In an age when different communities living side by side are polarising rapidly while extensive communications is becoming more available globally, people’s need for common grounds to discuss problems and elaborate on potential for possible solutions is greater than ever. While each person’s opinion matters, it is vital to have distilled pluralistic opinions and to have a structure when approaching facts and narrating them.

“Journalism is the profession of elaborately lying for someone who pays you to do so. Usually this is a boss, but you have the liberty of choosing your bank in most cases.” This was the statement that my neighbour gave me that would be crucial to know in my job, when I told him that I am a journalist and he gave me a look that combined worry and distrust simultaneously.

I grew up surrounded by various newspapers and magazines and a multiplicity of voices, despite lack of books which were absent from many houses after the 1980 military coup in Turkey.
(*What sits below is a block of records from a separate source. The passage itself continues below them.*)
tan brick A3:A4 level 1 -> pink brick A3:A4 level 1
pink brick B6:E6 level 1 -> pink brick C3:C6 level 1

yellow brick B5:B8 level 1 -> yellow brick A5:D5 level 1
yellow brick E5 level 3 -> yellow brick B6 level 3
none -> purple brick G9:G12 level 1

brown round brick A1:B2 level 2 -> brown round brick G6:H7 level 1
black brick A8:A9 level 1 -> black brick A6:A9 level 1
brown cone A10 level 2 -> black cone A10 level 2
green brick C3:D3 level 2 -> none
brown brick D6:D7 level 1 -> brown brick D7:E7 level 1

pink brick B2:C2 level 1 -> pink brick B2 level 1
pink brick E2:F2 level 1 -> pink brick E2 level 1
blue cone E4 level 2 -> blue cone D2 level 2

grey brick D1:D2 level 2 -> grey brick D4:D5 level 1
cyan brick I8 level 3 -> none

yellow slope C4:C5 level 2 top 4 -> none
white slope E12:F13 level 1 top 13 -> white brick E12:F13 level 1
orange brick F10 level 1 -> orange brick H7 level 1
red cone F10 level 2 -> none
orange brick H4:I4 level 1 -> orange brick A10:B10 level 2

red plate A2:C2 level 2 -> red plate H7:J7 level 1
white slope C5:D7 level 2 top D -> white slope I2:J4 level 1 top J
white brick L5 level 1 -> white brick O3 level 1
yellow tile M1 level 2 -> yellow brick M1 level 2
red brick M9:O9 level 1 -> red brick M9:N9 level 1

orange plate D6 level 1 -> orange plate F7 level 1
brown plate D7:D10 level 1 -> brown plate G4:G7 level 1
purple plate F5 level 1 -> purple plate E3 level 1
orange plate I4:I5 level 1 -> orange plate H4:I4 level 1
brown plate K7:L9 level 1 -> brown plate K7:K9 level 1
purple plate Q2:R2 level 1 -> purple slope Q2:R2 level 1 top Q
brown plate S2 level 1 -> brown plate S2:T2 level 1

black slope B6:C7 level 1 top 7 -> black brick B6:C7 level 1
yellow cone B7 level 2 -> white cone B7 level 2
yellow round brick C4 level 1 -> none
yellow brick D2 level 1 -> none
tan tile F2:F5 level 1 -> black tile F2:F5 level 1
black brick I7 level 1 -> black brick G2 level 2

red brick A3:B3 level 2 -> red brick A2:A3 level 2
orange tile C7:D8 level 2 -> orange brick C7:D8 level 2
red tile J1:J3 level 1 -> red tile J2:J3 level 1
As a child, I vividly remember that there have always been many papers at home, however on television screens there was only one channel that broadcasted in Turkish and the news-hour or as my grandpa used to call it “the agency” was the most boring one, for a 4-5 year old.

Reading newspapers as a homework, to engage pupils with media

In primary school when I first started reading and writing at the age of 7, our teacher issued us a standing-homework that lasted for years: to cut out news-clips from our fathers’ newspapers and come read it in front of the class next day. The impacting homework had two significant rationale.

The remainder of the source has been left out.